Although I wasn’t able to complete the intended full Gyrotonic workout before the float, the experience was a great one overall. I am currently working deeply through some musculoskeletal issues with Gyrotonic and my right shoulder is subtly restructuring itself, so the acute tension was a big distraction. That, along with the stresses of that day, meant the float wasn’t as… peaceful as I’d remembered them to be. I expected to feel more loosey-goosey, like an octopus. Instead, I was more like an astronaut—free floating, but all bound up in restrictive clothing and equipment.
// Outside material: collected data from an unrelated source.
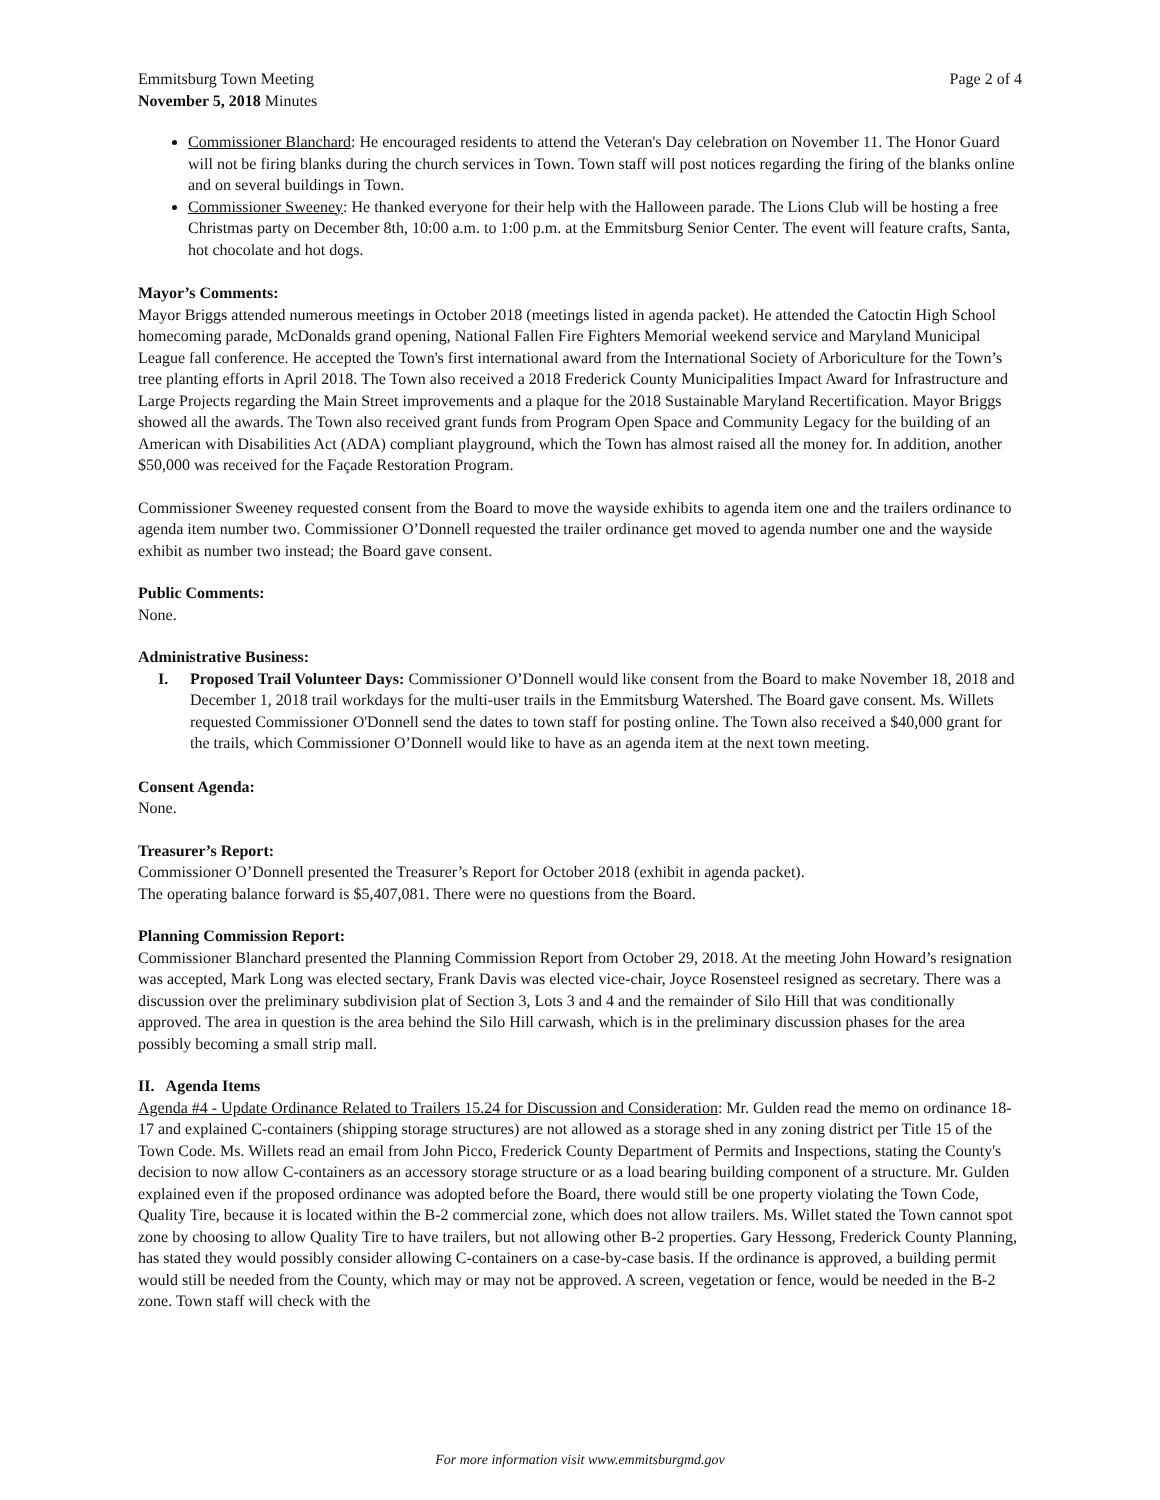Emmitsburg Town Meeting
November 5, 2018 Minutes
Page 2 of 4
Commissioner Blanchard: He encouraged residents to attend the Veteran's Day celebration on November 11. The Honor Guard will not be firing blanks during the church services in Town. Town staff will post notices regarding the firing of the blanks online and on several buildings in Town.
Commissioner Sweeney: He thanked everyone for their help with the Halloween parade. The Lions Club will be hosting a free Christmas party on December 8th, 10:00 a.m. to 1:00 p.m. at the Emmitsburg Senior Center. The event will feature crafts, Santa, hot chocolate and hot dogs.
Mayor’s Comments:
Mayor Briggs attended numerous meetings in October 2018 (meetings listed in agenda packet). He attended the Catoctin High School homecoming parade, McDonalds grand opening, National Fallen Fire Fighters Memorial weekend service and Maryland Municipal League fall conference. He accepted the Town's first international award from the International Society of Arboriculture for the Town’s tree planting efforts in April 2018. The Town also received a 2018 Frederick County Municipalities Impact Award for Infrastructure and Large Projects regarding the Main Street improvements and a plaque for the 2018 Sustainable Maryland Recertification. Mayor Briggs showed all the awards. The Town also received grant funds from Program Open Space and Community Legacy for the building of an American with Disabilities Act (ADA) compliant playground, which the Town has almost raised all the money for. In addition, another $50,000 was received for the Façade Restoration Program.
Commissioner Sweeney requested consent from the Board to move the wayside exhibits to agenda item one and the trailers ordinance to agenda item number two. Commissioner O’Donnell requested the trailer ordinance get moved to agenda number one and the wayside exhibit as number two instead; the Board gave consent.
Public Comments:
None.
Administrative Business:
I. Proposed Trail Volunteer Days: Commissioner O’Donnell would like consent from the Board to make November 18, 2018 and December 1, 2018 trail workdays for the multi-user trails in the Emmitsburg Watershed. The Board gave consent. Ms. Willets requested Commissioner O'Donnell send the dates to town staff for posting online. The Town also received a $40,000 grant for the trails, which Commissioner O’Donnell would like to have as an agenda item at the next town meeting.
Consent Agenda:
None.
Treasurer’s Report:
Commissioner O’Donnell presented the Treasurer’s Report for October 2018 (exhibit in agenda packet).
The operating balance forward is $5,407,081. There were no questions from the Board.
Planning Commission Report:
Commissioner Blanchard presented the Planning Commission Report from October 29, 2018. At the meeting John Howard’s resignation was accepted, Mark Long was elected sectary, Frank Davis was elected vice-chair, Joyce Rosensteel resigned as secretary. There was a discussion over the preliminary subdivision plat of Section 3, Lots 3 and 4 and the remainder of Silo Hill that was conditionally approved. The area in question is the area behind the Silo Hill carwash, which is in the preliminary discussion phases for the area possibly becoming a small strip mall.
II. Agenda Items
Agenda #4 - Update Ordinance Related to Trailers 15.24 for Discussion and Consideration: Mr. Gulden read the memo on ordinance 18-17 and explained C-containers (shipping storage structures) are not allowed as a storage shed in any zoning district per Title 15 of the Town Code. Ms. Willets read an email from John Picco, Frederick County Department of Permits and Inspections, stating the County's decision to now allow C-containers as an accessory storage structure or as a load bearing building component of a structure. Mr. Gulden explained even if the proposed ordinance was adopted before the Board, there would still be one property violating the Town Code, Quality Tire, because it is located within the B-2 commercial zone, which does not allow trailers. Ms. Willet stated the Town cannot spot zone by choosing to allow Quality Tire to have trailers, but not allowing other B-2 properties. Gary Hessong, Frederick County Planning, has stated they would possibly consider allowing C-containers on a case-by-case basis. If the ordinance is approved, a building permit would still be needed from the County, which may or may not be approved. A screen, vegetation or fence, would be needed in the B-2 zone. Town staff will check with the
For more information visit www.emmitsburgmd.gov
I plan to book another float soon after this acute shoulder tension passes (and I hope on a day that won’t be so stressful!). Still, the opportunity to turn off the world that day—even for those 90 minutes—rejuvenated me. I got play, relax, turn off the mind, play some more, relax more deeply. I experienced a deep creative insight about a long term problem in my body. I left happy, and felt serene and have been craving another visit to FlowtKW for the last few days.